OK, 70/30. Plant it and forget it, that’s my motto. Or, at least, it used to be.

In West Virginia, Washington and New York, minimal effort was all it took. An impromptu toss of seeds on random ground on a random spring day, and in six weeks I was a gardener.

Gazette reporter Stephanie Earls discovered the clay-like dirt in her backyard on the west side could be used to her advantage. She’s been using the dirt like concrete to create raised garden beds. (Video by Skyler Ballard)

When I moved into my house on Colorado Springs’ west side in 2013, the rows and rows of rock-edged planting beds called with visions of a healthy, fantasy future: me growing my own fruits and veggies, padding outside in a long skirt with a wicker flower-gathering basket to collect breakfast, lunch, dinner.

Colorado soil is a tough cookie, though, and it likes to fight dirty. I’d never before met soil that I honestly, truly, hated — and that honestly, truly seemed to hate me back.

Making a plant fortress, two birds with one stone: Excavate the clay dirt to use as mortar for your rock border, then fill the void with good topsoil.

My lavender thrived for one season, and one season only. Same for the thyme, hollyhocks, tomato, pear tree (planted by the previous owner), two out of four hops plants, and pretty much everything I planted in the big bed out front except two clearance rack columbines and every weed seed that found purchase there. The ground was a sere and angry place, a backwards Plant Sematary that turned perennials into annuals no matter how much fertilizer, root ball fungi or soil “amending” I did.

I knew my enemy, and his name was clay. Clay soil = no drainage = root rot = plant death. I thought I could negotiate with clay. I was wrong. It had to go.

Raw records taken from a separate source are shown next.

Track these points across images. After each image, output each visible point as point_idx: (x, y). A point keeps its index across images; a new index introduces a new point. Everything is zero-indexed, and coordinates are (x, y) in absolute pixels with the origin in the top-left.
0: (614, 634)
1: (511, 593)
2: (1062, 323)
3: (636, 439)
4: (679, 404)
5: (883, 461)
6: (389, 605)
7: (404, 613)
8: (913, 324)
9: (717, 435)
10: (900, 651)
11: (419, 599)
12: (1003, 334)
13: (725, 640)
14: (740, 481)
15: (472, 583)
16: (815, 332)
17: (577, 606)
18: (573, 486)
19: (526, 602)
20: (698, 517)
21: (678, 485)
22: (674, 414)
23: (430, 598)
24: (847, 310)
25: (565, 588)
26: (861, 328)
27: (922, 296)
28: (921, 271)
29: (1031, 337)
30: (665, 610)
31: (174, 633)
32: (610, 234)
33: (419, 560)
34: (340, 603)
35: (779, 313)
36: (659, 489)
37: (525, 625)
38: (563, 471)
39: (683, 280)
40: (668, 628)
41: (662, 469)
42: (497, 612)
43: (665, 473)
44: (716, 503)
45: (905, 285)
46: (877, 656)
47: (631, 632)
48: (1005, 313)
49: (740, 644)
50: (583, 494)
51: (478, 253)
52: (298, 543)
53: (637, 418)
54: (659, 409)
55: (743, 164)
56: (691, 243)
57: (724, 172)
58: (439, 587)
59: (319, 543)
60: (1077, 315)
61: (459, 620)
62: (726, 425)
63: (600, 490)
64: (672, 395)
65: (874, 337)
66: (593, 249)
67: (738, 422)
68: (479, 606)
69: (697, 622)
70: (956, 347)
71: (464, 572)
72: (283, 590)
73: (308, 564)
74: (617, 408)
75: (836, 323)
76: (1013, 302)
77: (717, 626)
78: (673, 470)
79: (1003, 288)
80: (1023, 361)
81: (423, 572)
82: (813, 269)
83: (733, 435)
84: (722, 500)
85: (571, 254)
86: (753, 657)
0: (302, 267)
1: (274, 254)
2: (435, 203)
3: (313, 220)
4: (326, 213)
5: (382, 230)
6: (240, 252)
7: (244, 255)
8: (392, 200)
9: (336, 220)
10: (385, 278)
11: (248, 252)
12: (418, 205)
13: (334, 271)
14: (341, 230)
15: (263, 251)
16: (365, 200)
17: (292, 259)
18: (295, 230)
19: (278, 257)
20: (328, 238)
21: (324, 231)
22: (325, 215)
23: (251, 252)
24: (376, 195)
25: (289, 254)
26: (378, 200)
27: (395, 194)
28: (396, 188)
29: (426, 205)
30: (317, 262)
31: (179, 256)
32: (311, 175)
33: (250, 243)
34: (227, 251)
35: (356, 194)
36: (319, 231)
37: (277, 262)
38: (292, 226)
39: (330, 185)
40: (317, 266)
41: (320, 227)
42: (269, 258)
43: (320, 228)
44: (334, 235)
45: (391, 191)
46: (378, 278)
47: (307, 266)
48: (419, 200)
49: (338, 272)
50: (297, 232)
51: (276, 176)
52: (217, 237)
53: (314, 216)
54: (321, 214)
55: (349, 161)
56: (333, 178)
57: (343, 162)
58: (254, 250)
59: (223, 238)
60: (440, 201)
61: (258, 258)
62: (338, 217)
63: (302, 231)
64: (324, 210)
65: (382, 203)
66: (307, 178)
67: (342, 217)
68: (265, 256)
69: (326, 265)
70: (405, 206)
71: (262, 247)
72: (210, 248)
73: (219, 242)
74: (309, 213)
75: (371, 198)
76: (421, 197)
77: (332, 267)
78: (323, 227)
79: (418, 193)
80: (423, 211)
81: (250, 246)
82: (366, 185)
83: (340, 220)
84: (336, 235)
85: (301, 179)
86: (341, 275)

Soil content varies depending on where you live and where you look, but in many areas of Colorado it’s heavy clay, with very little of the organic material that makes for good growing. In my yard, dig a big hole, fill it with water, and you’ve got a pool for a day. Squeeze a handful of mud and leave in the sun for a few hours, you’ve got a sculpture.

My dirt may be no good for plantings that are not weeds, but what I didn’t realize until a few months ago is that it is excellent for something else.

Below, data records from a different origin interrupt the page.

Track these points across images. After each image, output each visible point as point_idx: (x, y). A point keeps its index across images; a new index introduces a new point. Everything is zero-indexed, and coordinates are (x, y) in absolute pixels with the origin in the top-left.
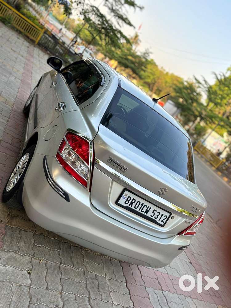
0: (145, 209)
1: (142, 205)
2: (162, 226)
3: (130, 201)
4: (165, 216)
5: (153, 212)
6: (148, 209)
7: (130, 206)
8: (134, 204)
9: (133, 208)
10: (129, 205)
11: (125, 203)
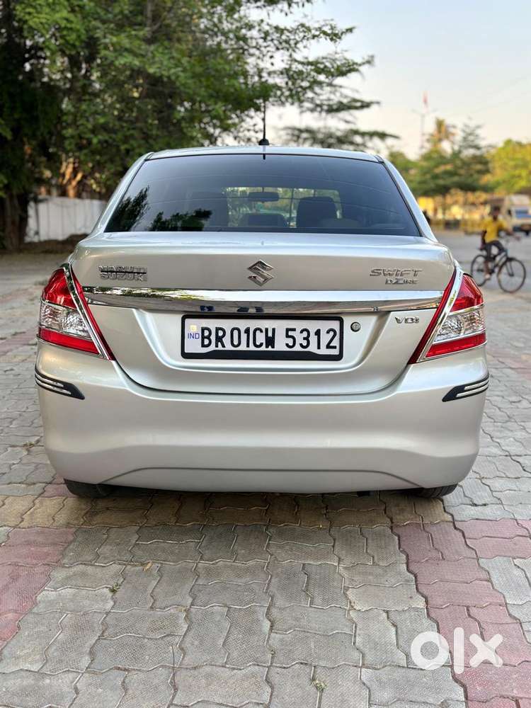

Fortress of clay: Colorado’s heavy clay dirt doesn’t play well with plantings, but it makes for great mortar.

(Ancestral Puebloans say: “Duh” and also “See: Mesa Verde.”)

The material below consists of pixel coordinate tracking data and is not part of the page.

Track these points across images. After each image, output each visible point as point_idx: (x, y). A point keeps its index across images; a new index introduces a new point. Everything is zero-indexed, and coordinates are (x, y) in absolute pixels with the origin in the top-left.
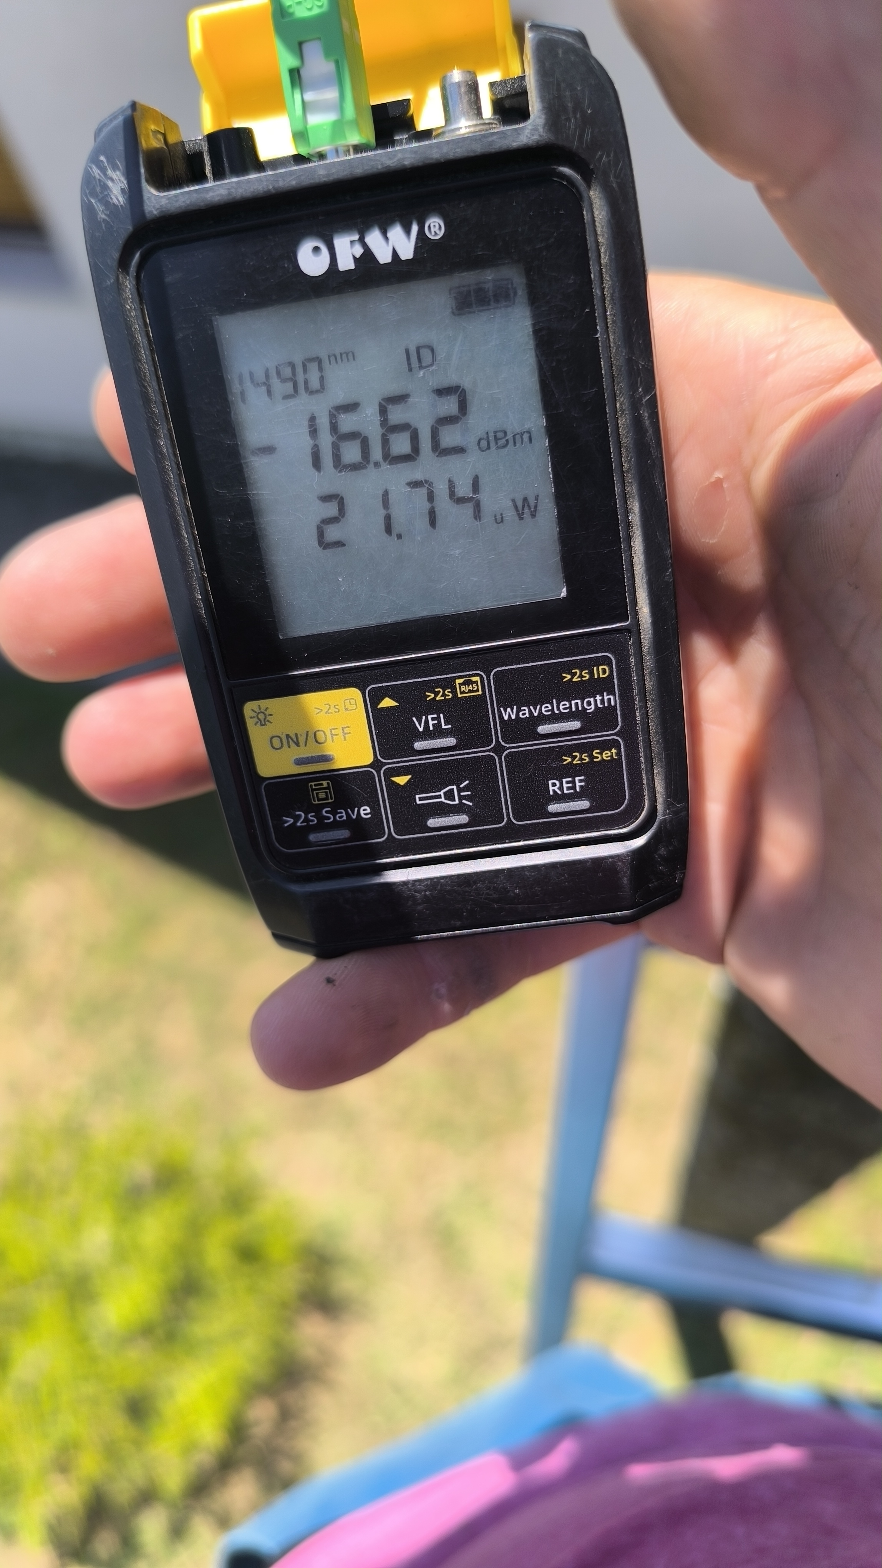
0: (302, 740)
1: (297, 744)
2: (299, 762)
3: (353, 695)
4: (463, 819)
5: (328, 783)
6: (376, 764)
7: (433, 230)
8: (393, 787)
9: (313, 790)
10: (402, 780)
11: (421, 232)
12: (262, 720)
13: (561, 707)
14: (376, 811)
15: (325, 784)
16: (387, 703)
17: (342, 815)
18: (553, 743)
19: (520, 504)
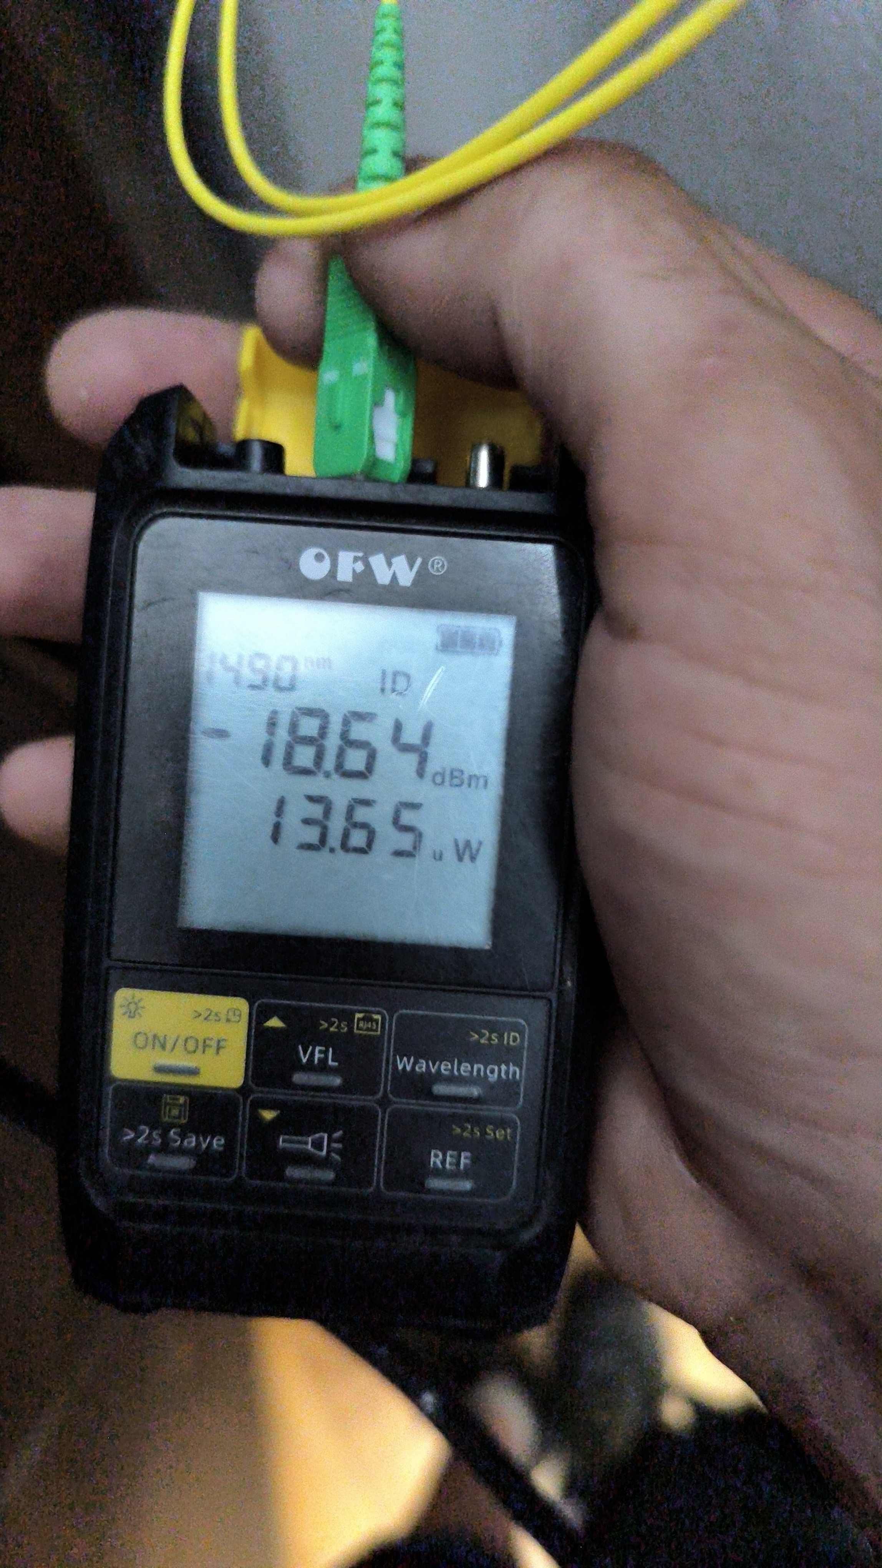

Mudbrick and mud mortar construction dates at least to the 10th century BC, and was used to build the structures of the ancient city of Jericho. Ancient dwellings made or mortared with mud still stand everywhere from Ireland to Anatolia.

If Colorado dirt wasn’t a good home for my plants, I would use it to build an ivory tower that was.

Colorado’s heavy clay mud looks, feels and acts a whole lot like store-bought mortar. Throw in a little of that product — a mixture of sand, lime and Portland cement — to add extra stability and staying power to your mud-built creation.

I had a pile of good rocks and a mountain of concrete chunks (aka urbanite) from a basement remodel. So on a sunny midspring day, I mined a few shovel scoops of the reddest, cleanest dirt and added water until the texture was like oatmeal. It looked exactly like the store-bought mortar I’d used a few years ago to point a faux brick wall inside the house. I then used the mud mixture to mortar a wobbly, dry-stacked border of rocks and concrete, just to see how strong the joints would be.

After an afternoon of baking in the sun, the wall was solid. No wobbles whatsoever. I added another row of rocks and concrete chunks, then another, until I had a 2-foot-tall tower.

Mud mortar isn’t the strongest — and mine didn’t have any added “connective tissue” like grass or horse hair — so for the top row of rocks, I threw in a little cement mix for extra staying power.

I filled up the empty space inside the tower with good dirt, planting soil and topsoil. The two baby pumpkins that reside there now appear to be thriving, but that’s how everything looked right before it started to die. I’ll have to get back to you on that one.

And in case this whole home farm-to-table thing doesn’t work out, now I’ve got a new hobby — one that will stand the test of time, as a garden wall, xeriscape feature and, I bet, a whole lot more.